Last February and March, Hundreds of the stateless community in Kuwait protested demanding their rights of documentation, education, health care, employment, and naturalization. The protests were brutally dispersed by riot police and tens of young men were arrested for a week or so. Riot Police used water cannons, teargas, smoke bombs, and concussion grenades to disperse the protesters. According to Human Rights Watch, over 30 people were injured and 120 were detained by state security in the first day of Bidun protests.
On the 12th of December, the stateless attempted to protest again to state their demands and to show support for those who were going on trials for protesting. Around 31 men were in court for ‘illegal protesting’ and were released as the judge decided to adjourn the case to the 23rd of January. Kuwaiti and stateless activists showed up to the court hearing to show support as the interior ministry refused to give permissions for any sit-ins. Kuwait Human Rights Association issued a statement condemning the trials and stating that the Kuwait constitution grants the rights to peaceful protesting and thus none should be prosecuted. Parliament members did not have a say in this and the only political bloc to have issued a statement in solidarity was the leftist Taqadomi movement. According to their lawyer Mousaed Al-Shammari, the 31 men might get 3 to 5 years jail sentences.
On the 14th, three other stateless men faced another trial for illegal protesting: Abdulhakim Al-Fadhli, Tariq Al-Otaibi, and Ridha Al-Fadhli. On Sunday the 18th, other 45 stateless men will face another trial and this time charged with violence against police men. The charges in the first two trials were submitted by the public prosecution, but in the coming trial, charges were submitted by the state security police. According to Kuwait Human Rights Association’s spokesman Taher Al-Baghli, state police did not charge the stateless for ‘illegal protesting’ only because such a charge will most probably be dismissed by the higher court.

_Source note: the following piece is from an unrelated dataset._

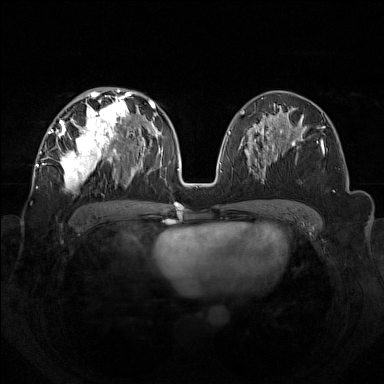
Breast MRI (dynamic contrast-enhanced), one axial slice. Position 76 of 160 along the scan axis. Dynamic contrast-enhanced series, time point 2 of 7 at this slice position (early post-contrast). 1.5 T. TE 1.8 ms, TR 5 ms. 1 mm slice thickness. 384 × 384 image matrix, field of view 350 × 350 mm. Female patient.
Structures marked on this image (semi-automatic segmentation, software-assisted and operator-edited):
- enhancing-tissue mask used for the functional tumour volume (all voxels passing the contrast-enhancement thresholds inside the analysis volume; usually the tumour): box from (x=42, y=92) to (x=133, y=191) px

Since the first trial started, the stateless community had several attempts to protest again. Activists tried to get permissions to protest in Erada square, in front of the parliament, where protests took place in the past two months against former prime minister Nasser Al-Mohammed which led to his resignation. The interior ministry refused to give such permission which made some of the stateless protest in their poorly-conditioned areas. The number was not large and protesters left in response to calls from some activists to avoid clashes.
This Friday, as reported by activists, tweeps, and news agencies, riot police used violence against stateless protesters and more than 20 men were arrested, among them two journalists who were later released (Fahad Al-Mayah and Hamad Al-Sharhan). According to a report by AFP: “Kuwaiti riot police used tear gas and water cannons on Friday to scatter hundreds of stateless protesters demanding citizenship. The police sought to break up a crowd of 400 people gathered after noon prayers in Jahra, raising Kuwaiti flags and banners that read: We demand Kuwaiti citizenship.” Stateless activist Mousaed Al-Shammari was reportedly arrested as he was trying to convince protesters to leave. Some wrote that he is now on hunger strike protesting his detention. According to a report by Reuters, there were also minors beaten and arrested in Friday protest.